→ AIM OF THE EXERCISE
Return each line of the listing that follows in which the string "EDUCATIONAL" can be found.
----
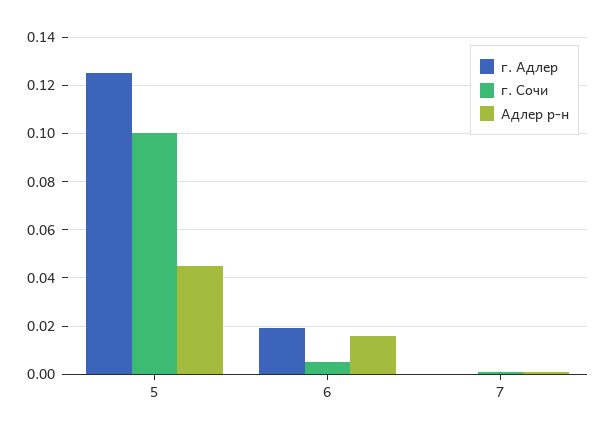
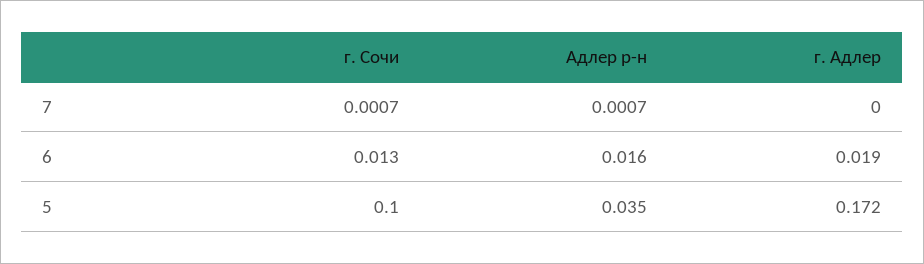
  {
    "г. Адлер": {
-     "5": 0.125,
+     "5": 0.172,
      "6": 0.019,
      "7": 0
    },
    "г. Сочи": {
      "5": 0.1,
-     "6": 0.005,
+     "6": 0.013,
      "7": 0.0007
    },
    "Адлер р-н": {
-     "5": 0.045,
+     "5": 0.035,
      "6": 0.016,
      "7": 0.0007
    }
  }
----
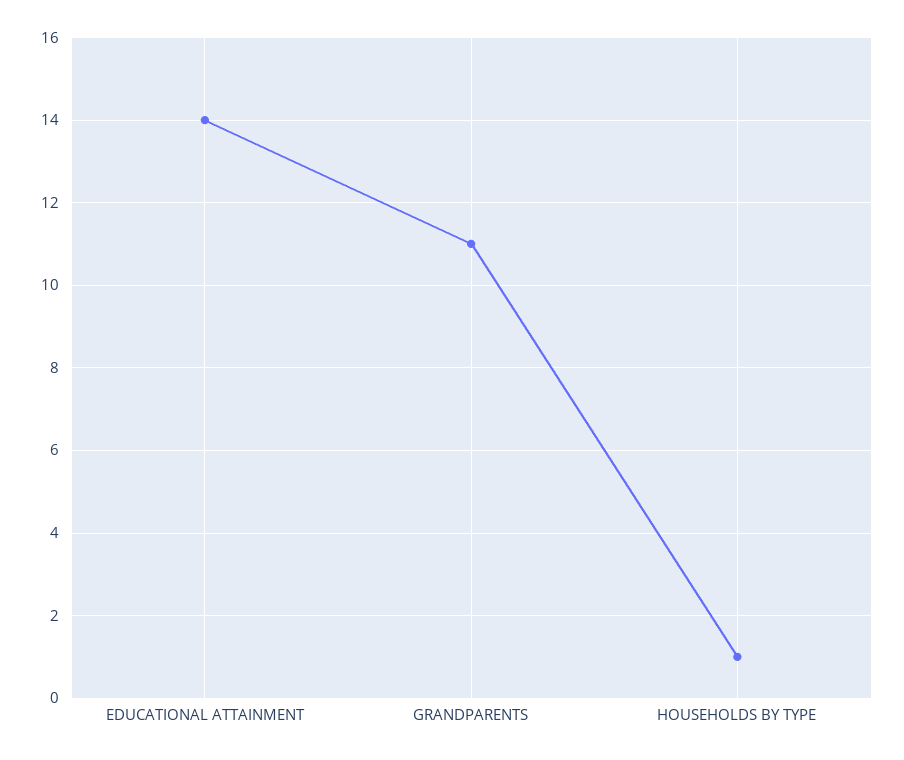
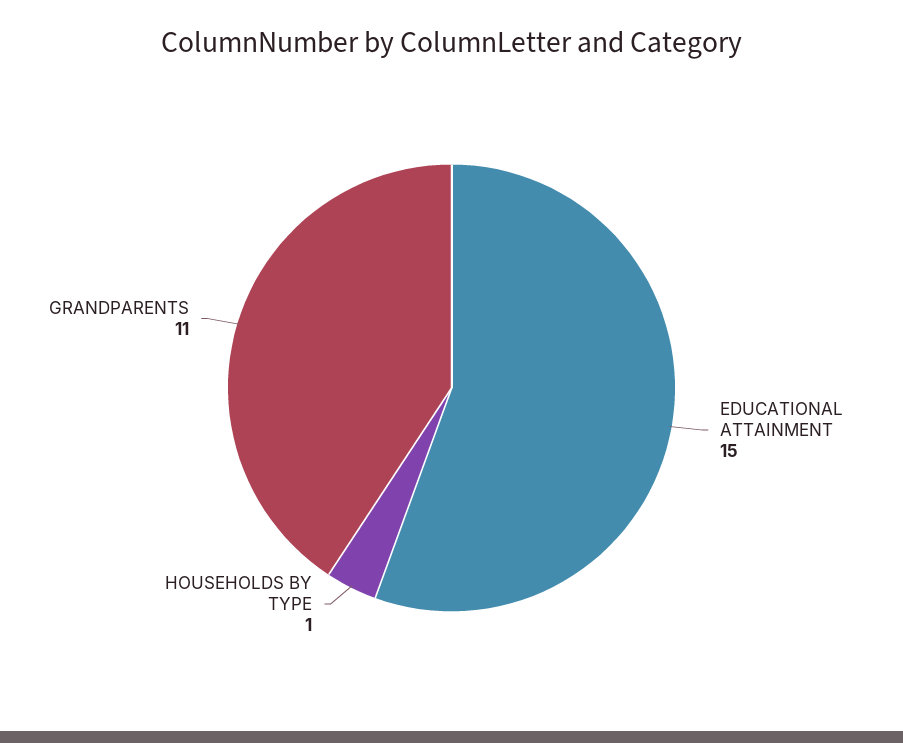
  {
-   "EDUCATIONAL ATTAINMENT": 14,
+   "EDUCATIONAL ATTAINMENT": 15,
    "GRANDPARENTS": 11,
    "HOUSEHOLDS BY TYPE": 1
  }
----
→ EXERCISE RESULT
-   "EDUCATIONAL ATTAINMENT": 14,
+   "EDUCATIONAL ATTAINMENT": 15,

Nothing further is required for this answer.